Aura is a compassionate and supportive AI wellness assistant designed to provide a safe space for users to discuss their feelings, particularly around stress and mental well-being. Built with a focus on privacy and responsibility, Aura leverages a local Large Language Model (LLM) and a Retrieval-Augmented Generation (RAG) architecture to provide empathetic and contextually relevant responses.
The application is built with Streamlit for a simple and accessible user interface.
The architecture is designed to be modular and robust, ensuring that the chatbot's responses are grounded in successful conversational patterns while maintaining user privacy. The system is broken down into four key stages.
The foundation of the chatbot's knowledge comes from a dataset of sample conversations.

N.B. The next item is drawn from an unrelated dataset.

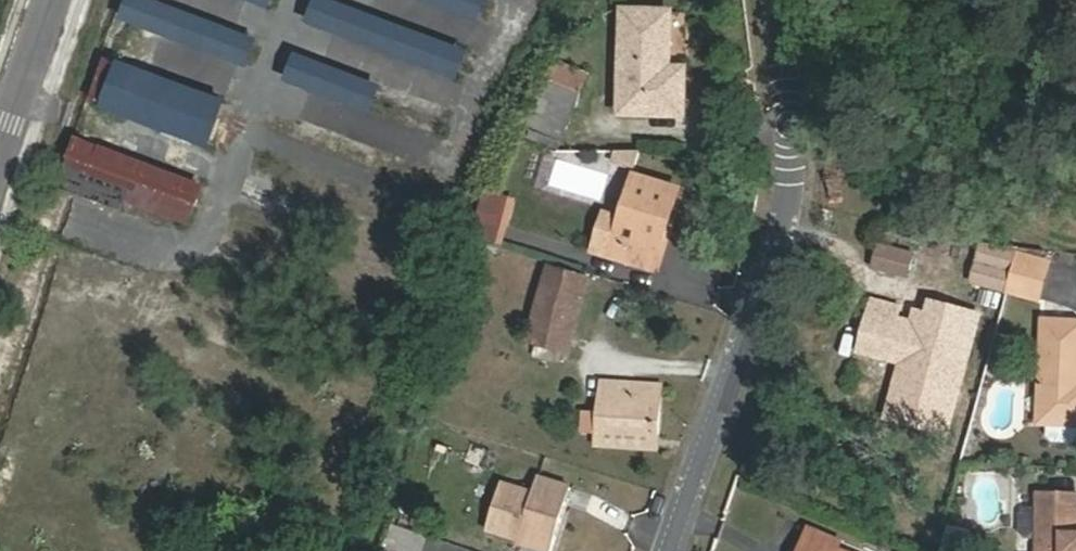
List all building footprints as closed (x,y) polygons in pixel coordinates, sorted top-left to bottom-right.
[(148,0),(129,0),(122,21),(248,69),(259,41),(148,0)] [(269,9),(273,0),(245,0),(269,9)] [(325,0),(317,0),(308,24),(432,70),(442,44),(325,0)] [(487,0),(421,0),(478,22),(487,0)] [(686,117),(686,87),(669,88),(670,68),(671,12),(622,11),(621,115),(686,117)] [(445,111),(296,55),(286,83),(435,138),(445,111)] [(552,83),(580,94),(587,74),(559,63),(552,83)] [(221,99),(119,64),(104,108),(206,143),(221,99)] [(669,88),(686,87),(687,68),(670,68),(669,88)] [(565,137),(580,94),(552,83),(537,127),(565,137)] [(204,187),(78,139),(64,180),(190,227),(204,187)] [(632,164),(633,148),(617,146),(616,163),(632,164)] [(634,266),(638,253),(659,260),(680,191),(634,177),(621,219),(613,245),(609,259),(634,266)] [(505,215),(508,205),(481,197),(478,207),(505,215)] [(495,249),(505,215),(478,207),(468,241),(495,249)] [(621,219),(604,214),(592,254),(609,259),(613,245),(621,219)] [(908,277),(915,256),(880,247),(874,267),(908,277)] [(638,253),(634,266),(655,273),(659,260),(638,253)] [(1019,253),(1008,291),(1037,299),(1047,260),(1019,253)] [(568,354),(590,276),(549,264),(526,341),(568,354)] [(860,351),(928,370),(939,333),(897,321),(901,308),(881,302),(878,316),(871,314),(860,351)] [(1044,317),(1044,337),(1041,419),(1075,420),(1075,317),(1044,317)] [(597,432),(656,435),(660,386),(601,383),(599,412),(582,412),(581,431),(597,432)] [(1047,439),(1075,439),(1075,428),(1047,428),(1047,439)] [(656,449),(656,435),(597,432),(596,447),(656,449)] [(514,537),(551,550),(570,488),(538,478),(533,494),(502,484),(488,529),(514,537)] [(1041,492),(1041,507),(1041,536),(1041,550),(1075,550),(1075,492),(1041,492)] [(1041,536),(1041,507),(1029,507),(1024,512),(1023,530),(1029,536),(1041,536)] [(837,550),(822,544),(825,534),(810,527),(800,550),(840,550),(837,550)] [(442,546),(391,529),(384,548),(392,550),(440,550),(442,546)] [(949,533),(949,550),(971,550),(972,533),(949,533)] [(822,544),(837,550),(840,540),(825,534),(822,544)] [(551,550),(514,537),(512,545),(530,550),(550,550),(551,550)]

- Raw Conversations: The process begins with raw, semi-structured conversational data (e.g., from a CSV file).
- Preprocessing Script: A Python script (
build_database.py) is used to parse this raw data. It cleans the text, structures it, and breaks down long conversations into meaningful "Human/AI" conversational chunks. - Metadata Generation: During this process, crucial metadata such as
conversation_idandturn_numberis created and associated with each chunk. This allows for potential filtering and traceability.
Once the data is processed, it's transformed into a queryable knowledge base.
- Embedding Model: The powerful
BAAI/bge-large-en-v1.5model converts the text chunks into numerical vector embeddings. This model is chosen for its high performance in semantic retrieval tasks. - ChromaDB: A local, persistent vector database is used to store the embeddings, the original text chunks, and their associated metadata. This database acts as the chatbot's long-term memory, holding the examples of empathetic responses.
This is the brain of the application, orchestrating the response generation in a three-step process.
- Retrieve: When a user sends a message, the system embeds the query using the same embedding model and searches the ChromaDB for the most semantically similar conversational chunks.
- Augment: The retrieved chunks (examples of good responses) are combined with the chatbot's system prompt (its persona), the current conversation history, and the user's latest message. This creates a rich, context-aware prompt for the LLM.
- Generate: The augmented prompt is sent to a locally hosted Large Language Model (e.g.,
llama3.1:70b) running via Ollama. The LLM generates a new, empathetic response based on the provided context and examples, without ever mentioning the examples directly.
The user interacts with Aura through a simple and intuitive web interface.
- Streamlit: The entire front-end is built using Streamlit, allowing for rapid development and easy deployment.
- Chat Interface: The UI maintains and displays the conversational history, providing a standard chatbot experience.
To make Aura more robust and responsible, the architecture includes plans for advanced capabilities.
- Agentic Fallback (Web Search): If the vector database returns low-confidence results, the system can pivot to an external tool like a web search API to find relevant articles or information, ensuring the user still receives a helpful response.
- Critical Safety Protocol: The system includes a severity detection layer. If a user's message contains high-risk keywords (e.g., related to self-harm), the standard RAG flow is bypassed. The chatbot immediately provides a pre-defined, safe response containing helpline numbers and other professional resources.
Working Diagram
- Application Framework: Streamlit
- Vector Database: ChromaDB
- Embedding Model: Sentence-Transformers (
BAAI/bge-large-en-v1.5) - LLM Hosting: Ollama
- Core Libraries: Pandas, PyTorch
Follow these steps to run the project locally.
- Python 3.9+
- Ollama installed and running on your machine.
-
Clone the Repository:
git clone https://github.com/your-username/aura-wellness-chatbot.git cd aura-wellness-chatbot -
Set Up a Virtual Environment:
python -m venv venv source venv/bin/activate # On Windows, use `venv\Scripts\activate`
-
Install Dependencies:
pip install -r requirements.txt
-
Download LLM and Embedding Models:
- The embedding model will be downloaded automatically on the first run.
- Pull the LLM using Ollama in your terminal:
ollama pull llama3.1:70b
-
Process Data and Build the Vector Database:
- Place your raw conversational data file (e.g.,
data.csv) in the root directory. - Run the preprocessing script:
python build_database.py
- This will create a
chroma_dbfolder in your project directory containing the vector database.
- Place your raw conversational data file (e.g.,
Once the database is built, launch the Streamlit app:
streamlit run rag2.pyOpen your web browser to the local URL provided by Streamlit to start chatting with Aura.
This project is intended as a proof-of-concept for an AI wellness tool and is not a substitute for professional medical advice, diagnosis, or treatment. An initial disclaimer is shown to the user to this effect. The inclusion of the Critical Safety Protocol is a necessary step towards building a responsible AI in the mental health space.